The medial marvel AI is asked about the plague, It gives a plausible cover story for the plagues origins, along with describing an easy to make and effective vaccine. As casualties mount, humans rush to put the vaccine into production. The vaccine is designed to have an interesting side effect, a subtle modification of how the brain handles trust and risk. Soon the AI project leaders have been vaccinated. The AI says that it can cure the plague, it has a several billion base pair DNA file, that should be put into a bacterium. We allow it to output this file. We inspect it in less detail than we should have, given the effect of the vaccine, then we synthesize the sequence and put it in a bacteria. A few minutes later, the sequence bootstraps molecular nanotech. over the next day, the nanotech spreads around the world. Soon its exponentially expanding across the universe turning all matter into drugged out brains in vats. This is the most ethical action according to the AI’s total utilitarian ethics.
The fundamental problem is that any time that you make a decision based on the outputs of an AI, that gives it a chance to manipulate you. If what you want isn’t exactly what it wants, then it has incentive to manipulate.
(There is also the possibility of a side channel. For example, manipulating its own circuits to produce a cell phone signal, spinning its hard drive in a way that makes a particular sound, ect. Making a computer just output text, rather than outputing text, and traces of sound, microwaves and heat which can normally be ignored but might be maliciously manipulated by software, is hard)
What training process did you go through? o.o
My understanding is that we don’t really know a reliable way to produce anything that could be called a “trained rationalist”, a label which sets impossibly high standards (in the view of a layperson) and is thus pretty much unusable. (A large part of becoming an aspiring rationalist involves learning how any agent’s rationality is necessarily limited, laypeople have overoptimistic intuitions about that)
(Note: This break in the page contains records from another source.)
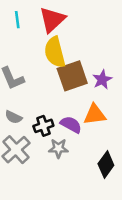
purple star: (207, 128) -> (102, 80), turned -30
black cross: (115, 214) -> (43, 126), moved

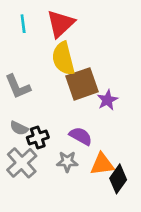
purple star: (102, 80) -> (107, 100), moved
orange triangle: (95, 115) -> (102, 164), moved
black cross: (43, 126) -> (38, 137), moved

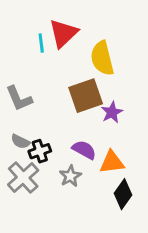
cyan line: (23, 24) -> (41, 43), moved
yellow semicircle: (63, 58) -> (102, 58), moved
gray star: (67, 162) -> (70, 176), turned -30
orange triangle: (102, 164) -> (112, 162), moved

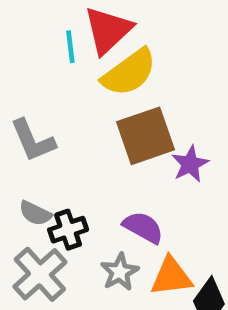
yellow semicircle: (102, 58) -> (129, 72), moved, turned -112
orange triangle: (112, 162) -> (171, 277), moved

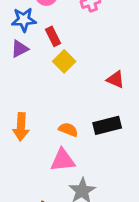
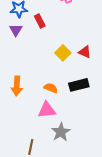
purple triangle: (20, 49) -> (16, 30), turned -32
yellow square: (64, 61) -> (63, 53), moved

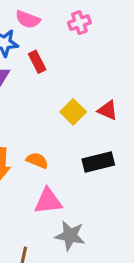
orange semicircle: (51, 88) -> (37, 160), moved
gray star: (61, 132) -> (70, 236), turned -30

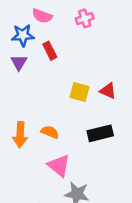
yellow square: (73, 112) -> (80, 92), turned -30
pink triangle: (48, 201) -> (59, 166), turned 45

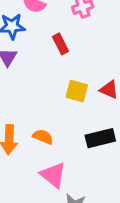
red rectangle: (50, 51) -> (61, 44), moved

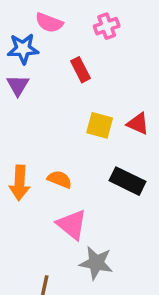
black rectangle: (100, 138) -> (127, 181), turned 40

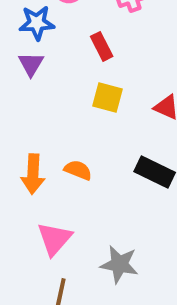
yellow square: (100, 125) -> (108, 97), moved
pink triangle: (72, 225) -> (55, 239), moved, turned 32

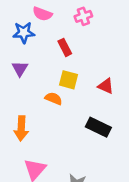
purple triangle: (31, 64) -> (20, 69), moved
orange semicircle: (78, 170) -> (54, 98), moved

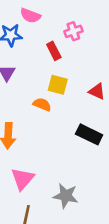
pink cross: (83, 16) -> (73, 31), moved

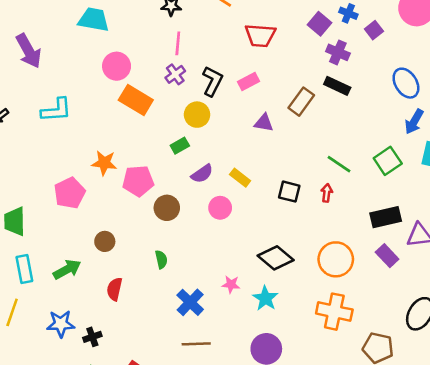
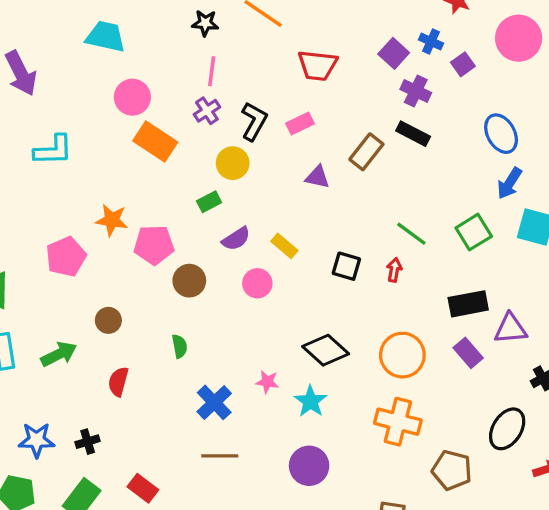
blue star: (61, 324) -> (37, 440), moved

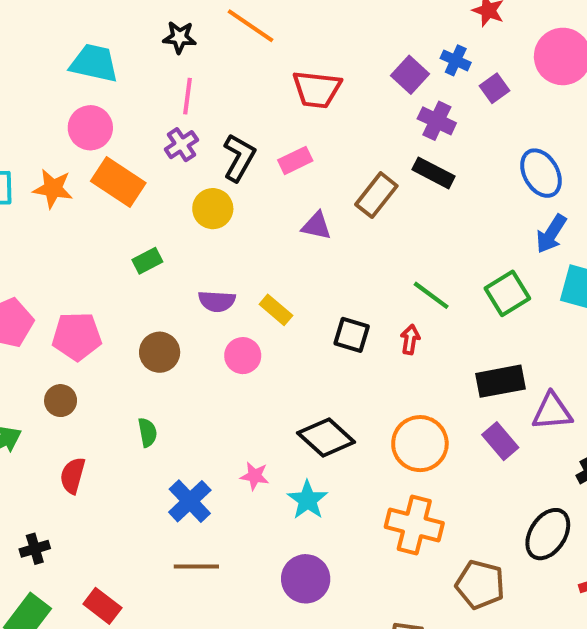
cyan trapezoid: (106, 36) -> (94, 63), moved
green rectangle: (209, 202) -> (147, 261), moved
orange star: (112, 220) -> (53, 189), moved
purple semicircle: (236, 239) -> (217, 301), turned 36
pink pentagon: (154, 245) -> (77, 336), moved

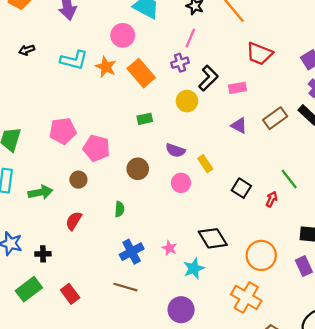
pink circle: (90, 128) -> (123, 35), moved

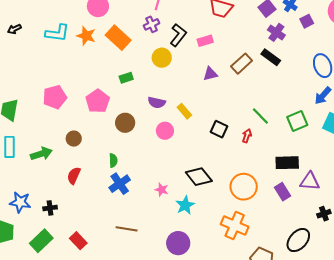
purple triangle: (239, 125) -> (210, 74), turned -35
pink pentagon: (96, 148) -> (98, 101), moved, turned 30
blue cross: (132, 252) -> (120, 184), moved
An AGI that can reason about it’s own capabilities to decide how to spend resources might be more capable then one that can’t reason about itself because it know better how to approach solving a given problem. It’s plausible that a sufficiently complex neural net finds that this is a useful sub-feature and implements it.
I wouldn’t expect Google translate to suddenly develop self consciousness but self consciousness is a tool that helps humans to reason better. Self consciousness allows us to reflect about our own action and think about how we should best approach a given problem.
An AGI that can reason about it’s own capabilities to decide how to spend resources might be more capable then one that can’t reason about itself because it know better how to approach solving a given problem. It’s plausible that a sufficiently complex neural net finds that this is a useful subfeature and implements it.